The next nebula is another large, faint nebula centered on an amazing O-type star. This nebula is located to the right of M6, the Butterfly Cluster, as seen in the Milky Way picture and in this image
. Please note that the nebula is nowhere near as bright as it appears to be here!
Then we have NGC 6357, the War and Peace Nebula, and NGC 6334. the Cat's Paw Nebula
Above them, above the plane of the Milky Way, is the large, faint nebula surrounding hot star Tau Scorpii. Unfortunately this was the best picture
I could find! Tau Scorpii is almost smack in the middle of the picture. To the right of Tau Scorpii is Sigma Scorpii, which is surrounded by a much smaller but actually brighter nebula. At upper right in the picture you can see the nebula around Zeta Ophiuchi. At 4 and 5 o'clock you can see the faint nebulosity around stars Pi and Rho Scorpii. In the middle of the plane of the Milky Way, as seen in this picture, is NGC 6357 and NGC 6334, the War and Peace and Cat's Paw nebulae.
In the Stephane Guisard picture, you can see a ring apparently surrounding a small cluster, The cluster is NGC 6281, and it beats me, frankly, why there would be a ring of nebulosity around it. It looks like an unremarkable cluster, probably at least a hundred million years old. In this picture
, you can see the cluster at about 8 o'clock, and a large, faint ring surrounding it.
More importantly, in the same picture you can see what I call "The Hook of Scorpius". In the middle of this picture
you can see the red nebulosity, IC 2648, that makes up one end of the Hook. Then there is a scattered group and then line of stars, ending in the compact, remarkable cluster NGC 6231. Then there is a triangle of stars, the brightest of which is a reddish star which is a foreground object. The other two stars, at least one of them, is probably at the same distance from us as NGC 6231. The two brightest of these three stars are called Zeta Scorpii. The faint red arc in the right part if the picture is almost certainly caused by the mighty stellar wind of cluster NGC 6231.
Okay, and what is the next nebula? Why, it is NGC 6188
in Ara, of course!
Now we come to a long stretch of nebula-free Milky Way. The next important nebula is the Lambda Centauri Nebula
. The most important part of the nebula, IC 2948, is centered around a group of O-type stars which ionize the nebula.
The next nebula is the great nebula of Carina
The next nebula is the incredibly large Gum 12 nebula
in constellations Vela, Puppis and Carina. This extremely large nebula may have been cause by a supernova, which compressed a lot of gas and pushed it outwards. The faint red arc above the plane of the Milky Way just above Gum 12 may be connected to Gum 12 and may have been caused by the same supernova. At least that's my guess. This APOD
helps you locate various nebulae embedded in the Gum nebula.

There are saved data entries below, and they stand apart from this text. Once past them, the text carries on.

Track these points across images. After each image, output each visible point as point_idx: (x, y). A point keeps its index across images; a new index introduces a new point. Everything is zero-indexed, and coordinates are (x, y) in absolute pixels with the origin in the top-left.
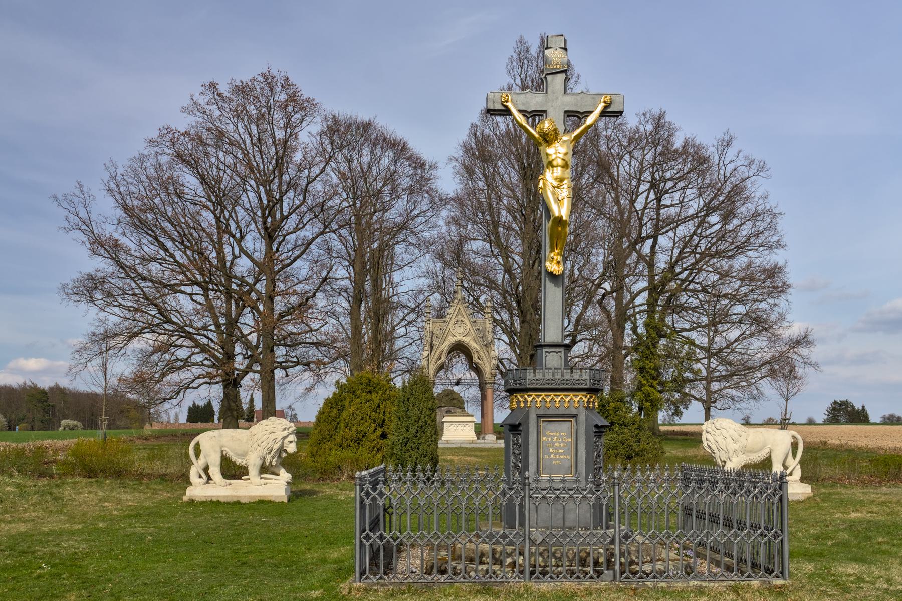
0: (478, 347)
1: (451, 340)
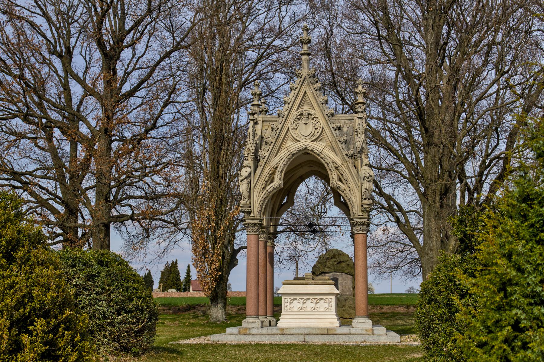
0: (338, 160)
1: (292, 147)
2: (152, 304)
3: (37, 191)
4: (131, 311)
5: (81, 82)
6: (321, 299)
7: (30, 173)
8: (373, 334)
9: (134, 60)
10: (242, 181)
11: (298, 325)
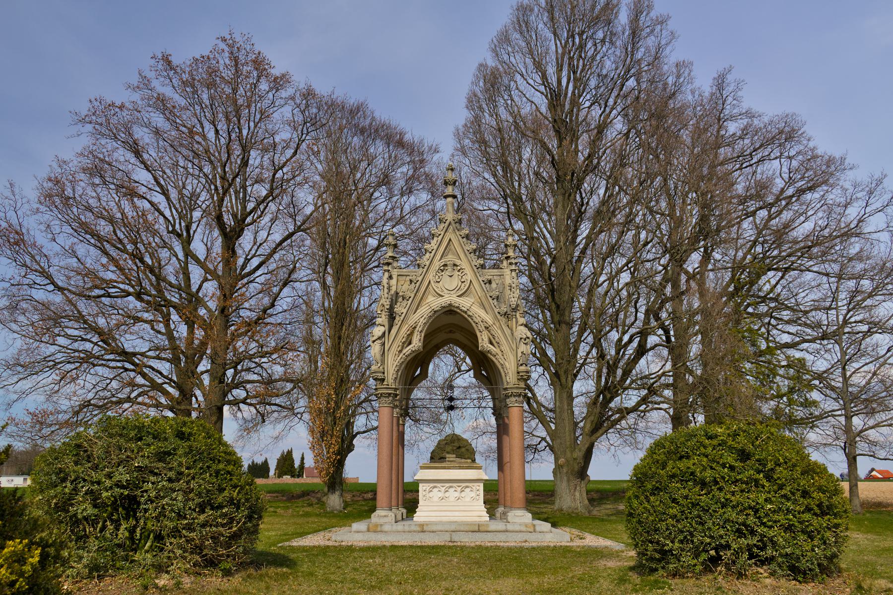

There is a faint nebula to the right of the Gum nebula which I don't recognize. However, it appears to be centered on the great Tau Canis Majoris cluster. That makes sense. Tau Canis Majoris is a great O star, and there is another O star, 29 Canis Majoris
, located relatively close by. Together these two great O stars would definitely blow out a cavity around themselves and compress the gas they have sent flying into a glowing red ring.
The next nebula is the Seagull Nebula
Now I'm sure you can see Orion
with all its nebulae hanging below the plane of the Milky Way.
The small bright round nebula in the plane of the Milky Way is the Rosette Nebula
The much fainter nebula to the upper right of the Rosette nebula is the NGC 2264 cluster, with the Cone Nebula and the Christmas Tree cluster
. Here you can see a picture of Rosette Nebula on the right and the Cone and Christmas Tree cluster nebula on the left
. You can see how much brighter the Rosette Nebula is than the Cone and Christmas Tree cluster nebula. But the latter is surrounded by a large, faint nebula.
Phew! I'm done! But if you bear in mind that I looked up all the obvious nebula in that Milky Way image, you have to admit that the nebulae in the Milky Way are pretty small, few and far between.